Darius’s condition manifests sometimes in manic episodes. Once he stayed awake for 50 hours. He can suddenly become
aggressive and he has huge mood swings, his mom said.
“At one moment he’s really calm and then he’s grabbing at you, then he’s crying.”
Darius’s condition worsened at the end of the summer when he returned to school. He wasn’t able to handle his new and larger
class at Romeo Public School, his mother said.
Earlier, he had been “a very social child.”
Sauve said she is exhausted and doesn’t know what more she can do. Much of the time she has her three other children at home
as well.
Currently Sauve is off work recovering from a leg injury. She wants to return to work, she said, but she has no choice other
than to stay home with Darius.
About two and a half weeks ago Darius was admitted for a stay of several days at a hospital psychiatric ward in London but
was having separation anxiety and was discharged.
“He’s nine but developmentally he’s only four,” said Sauve.
“There’s lots of help for adults (locally) but nothing for children in the area.”
Stratford General Hospital is not set up for situations like her son’s, she said.
“I’m not giving up, because he’s my baby. Once he was well, a social butterfly. He just needs the right medication.”
Sauve said she appreciates all the support she has been getting through respite hours, the Huron-Perth Centre for Children
and Youth, Family Services, from her family doctor and pediatrician Dr. Clare Mitchell at CPRI in London, but what Darius
needs is a residential bed.
“I’m getting to the breaking point,” she said.
Terri Sparling, CEO of the Huron-Perth Centre and a member of the CPRI advisory committee for more than 10 years, said she’s
optimistic about the improvement of mental health and other services for children both locally and regionally but
acknowledged “it is a provincial crisis -there are not enough resources to meet the need.”
“It doesn’t matter whether you’re trying to get service at the community level or whether you need what is considered a
tertiary level service, there is a wait.”
While she couldn’t comment on any particular case, Sparling explained that decisions are made in part by the time frame when
a person applies as well as the degree of distress related to the illness.
The system is working hard to use whatever investment has been offered, said Sparling, but that doesn’t always change where
the pressure points are.
The length of wait for a CPRI bed is based on a very individual evaluation that relates to the circumstances of the
particular case, she said.
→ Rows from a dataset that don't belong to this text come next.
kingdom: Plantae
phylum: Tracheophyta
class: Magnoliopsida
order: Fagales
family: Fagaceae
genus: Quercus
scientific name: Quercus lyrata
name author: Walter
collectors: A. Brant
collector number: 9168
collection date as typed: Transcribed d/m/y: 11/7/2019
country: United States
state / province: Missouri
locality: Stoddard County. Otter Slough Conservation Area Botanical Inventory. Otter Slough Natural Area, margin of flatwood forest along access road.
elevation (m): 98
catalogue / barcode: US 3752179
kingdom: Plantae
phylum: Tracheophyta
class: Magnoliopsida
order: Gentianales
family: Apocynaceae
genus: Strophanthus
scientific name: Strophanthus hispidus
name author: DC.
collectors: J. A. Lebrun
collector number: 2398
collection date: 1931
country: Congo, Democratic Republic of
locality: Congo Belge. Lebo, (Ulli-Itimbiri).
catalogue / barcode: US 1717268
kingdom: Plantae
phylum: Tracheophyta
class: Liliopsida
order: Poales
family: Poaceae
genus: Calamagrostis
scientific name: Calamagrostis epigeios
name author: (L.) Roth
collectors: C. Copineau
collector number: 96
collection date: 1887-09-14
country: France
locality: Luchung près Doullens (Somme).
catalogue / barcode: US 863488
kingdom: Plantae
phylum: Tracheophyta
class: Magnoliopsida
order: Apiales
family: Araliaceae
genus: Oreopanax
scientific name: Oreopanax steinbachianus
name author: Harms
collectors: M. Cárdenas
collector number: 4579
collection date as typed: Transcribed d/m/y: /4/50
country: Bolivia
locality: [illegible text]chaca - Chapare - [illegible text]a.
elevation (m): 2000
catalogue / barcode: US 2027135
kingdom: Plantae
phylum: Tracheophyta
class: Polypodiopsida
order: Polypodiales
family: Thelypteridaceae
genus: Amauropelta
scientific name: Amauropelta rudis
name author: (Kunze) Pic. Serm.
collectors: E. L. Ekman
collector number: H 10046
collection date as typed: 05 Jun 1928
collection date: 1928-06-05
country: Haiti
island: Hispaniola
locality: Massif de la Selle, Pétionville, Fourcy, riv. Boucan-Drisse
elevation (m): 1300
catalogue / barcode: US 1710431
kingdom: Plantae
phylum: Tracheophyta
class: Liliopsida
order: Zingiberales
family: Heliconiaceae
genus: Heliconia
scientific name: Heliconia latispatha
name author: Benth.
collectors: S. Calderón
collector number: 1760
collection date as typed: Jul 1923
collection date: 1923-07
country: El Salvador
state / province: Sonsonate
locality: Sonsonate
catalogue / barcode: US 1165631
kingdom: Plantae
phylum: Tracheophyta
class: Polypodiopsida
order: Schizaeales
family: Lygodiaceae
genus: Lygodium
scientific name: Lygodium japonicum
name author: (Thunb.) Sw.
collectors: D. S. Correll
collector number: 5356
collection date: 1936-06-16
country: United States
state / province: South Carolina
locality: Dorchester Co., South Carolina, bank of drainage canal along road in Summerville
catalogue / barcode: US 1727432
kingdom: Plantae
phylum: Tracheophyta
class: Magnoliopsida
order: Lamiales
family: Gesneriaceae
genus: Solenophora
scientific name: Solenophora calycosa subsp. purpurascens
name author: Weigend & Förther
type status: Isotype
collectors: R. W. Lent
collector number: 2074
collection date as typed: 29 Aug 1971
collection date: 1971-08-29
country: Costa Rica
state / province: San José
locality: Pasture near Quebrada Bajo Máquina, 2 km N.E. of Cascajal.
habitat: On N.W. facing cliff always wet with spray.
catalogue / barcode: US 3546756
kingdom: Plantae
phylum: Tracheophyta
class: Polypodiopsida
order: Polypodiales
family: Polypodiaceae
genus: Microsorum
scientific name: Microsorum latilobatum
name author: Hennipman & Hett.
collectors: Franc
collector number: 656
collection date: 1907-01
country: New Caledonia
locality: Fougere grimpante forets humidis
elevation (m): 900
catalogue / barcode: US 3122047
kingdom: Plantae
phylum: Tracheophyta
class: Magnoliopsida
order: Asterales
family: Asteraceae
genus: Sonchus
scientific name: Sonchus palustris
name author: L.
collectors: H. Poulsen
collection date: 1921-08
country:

For instance, if a child is suicidal, those families don’t wait at all.
It’s important that people recognize the demand for services far exceeds the system’s ability to meet the need, said
Sparling. “We do everything we can to serve people however we can.”
Sparling said she expects to see a change in waiting lists probably by April.
“It takes a bit of time to ramp up.”
She emphasized that people needing the services of the Huron-Perth Centre or CPRI should not hesitate in seeking help and
“making the call in the first place.”
This past summer, the Ontario government announced a Comprehensive Mental Health and Addictions Strategy that it said would
provide more than 50,000 Ontario children and their families with “quicker and easier access to the right mental health
supports, when and where they need them.”
Measures included “fast access to high-quality services, early identification and support and helping vulnerable kids with
unique needs.”
The government said it would be spending $257 million over three years in support of the improved program.
In September, the Huron-Perth Centre for Children and Youth was given the go-ahead to add the equivalent of four and a half
new staff positions as a result of the new provincial funding. The centre got more than $300,000 for that purpose.
A child and adolescent psychiatrist, Dr. Rosaline Salo, was recruited last year by the Huron Perth Healthcare Alliance.